Check-a-deez Words Out—We were pretty quick about finding all the bird names since word search solvers exist. We had to manually look for the "not in a row" answers, which were fun. I was super surprised that Ryan Gosling didn't show up in the answer, because that was first name we proposed when we made the first/last name aha.
In a Different Direction—We wasted a lot of time on a contradictory grid because we assumed that the first down right clue had to start in the first column; oops.
An Exchange of Vows—Cute little fish puzzle. I like how the title tells you exactly what you need to do.
Dear Diary—I really enjoyed the typo-hunting part of this puzzle. This was my favorite fish puzzle this hunt.
Some Assembly Required—I did notice that PRIVATE SECTOR was the only reasonable "answer" pretty early on. I regret not submitting it earlier; that would've been pretty funny.
Maze of Lies—My main contribution on this puzzle was to help recreate the grid in Google Sheets.
Papa’s Stash—I only looked at this puzzle a little bit near the end. We got stuck for a while because we thought that the only valid options for the girl was Batgirl and Supergirl. I was very surprised (and a little upset) to learn the existence of Ant Girl.
Cross Spread—Our solve for this was pretty smooth since we got the picross connection almost immediately. We were confused for a bit about the Chainsaw Man clue because we thought it was only referencing a single arcana.
Networking Event—I helped solve a couple of the clues and then stopped looking at this puzzle once we needed to construct graphs.
皇帝の暗号—I spent a bunch of time staring at this puzzle but didn't make any progress. I did learn that the Touhou doujin song 色は匂へど散りぬるを's first line was a reference to the Iroha.

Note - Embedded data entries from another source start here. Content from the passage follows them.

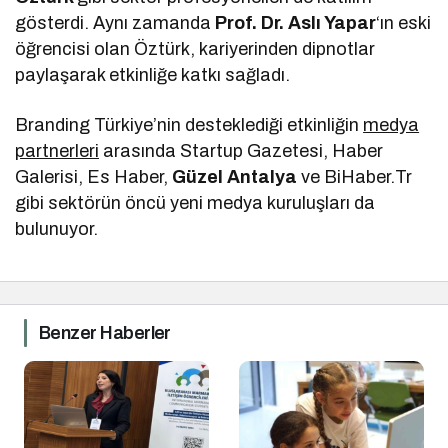
gösterdi. Aynı zamanda
Prof. Dr. Aslı Yapar
‘ın eski
öğrencisi olan Öztürk, kariyerinden dipnotlar
paylaşarak etkinliğe katkı sağladı.
Branding Türkiye’nin desteklediği etkinliğin
medya
partnerleri
arasında Startup Gazetesi, Haber
Galerisi, Es Haber,
Güzel Antalya
ve BiHaber.Tr
gibi sektörün öncü yeni medya kuruluşları da
bulunuyor.
Benzer Haberler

The Killer—I spent a quarter of my hunt staring at this puzzle. We weren't stuck at any point but progress was very slow. Before we found the time hints in the text, I tried ordering the pictures based on sun/moon location, but I assumed the viewer was facing North (instead of South ???) so it was completely wrong. After we identified every category, got every feeder, and assigned every feeder answer to a page, we still couldn't extract the cluephrase because a few answers were misassigned.
esTIMation dot jpg—This was a great in-person event. I was really confused why so many other teams showed up at the first estimathon we went to (at 11pm Friday), since I hadn't expected that many teams to have unlocked this round already. I only learned during wrap-up that this puzzle was automatically unlocked for all teams even if they hadn't unlocked its associated round yet. I'm curious what the scoring algorithm was, since we got a lot more 0/5s than I expected based on how we felt during the estimathon.

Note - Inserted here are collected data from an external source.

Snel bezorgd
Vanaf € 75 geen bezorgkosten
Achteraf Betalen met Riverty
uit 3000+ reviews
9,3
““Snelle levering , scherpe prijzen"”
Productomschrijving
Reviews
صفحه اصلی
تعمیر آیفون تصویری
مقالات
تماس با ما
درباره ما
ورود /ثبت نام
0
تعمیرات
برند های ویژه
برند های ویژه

Splits Used as History—I helped reorder the n-grams and solve cryptics, but was actively unhelpful in solving the rest of the puzzle. I was very skeptical that the cryptic answers were supposed to be converted into real stocks, because POT is a stock that delisted in 2018 and DOG is a 1x short DOW inverse ETF. I'm glad that my teammates ignored my skepticism and solved my puzzle.
Weirdo Threaded Doodads—I didn't work on this puzzle. In fact, nobody on the team worked on this puzzle. We unlocked it and hoped that we could backsolve it with a phrase referencing the tasseled hat (?) in La Grande Odalisque, since it seemed topical. Once we failed to do that, we immediately used a free answer to skip this.
Those were all the puzzles I worked on. I'm looking forward to being on the writing team once again!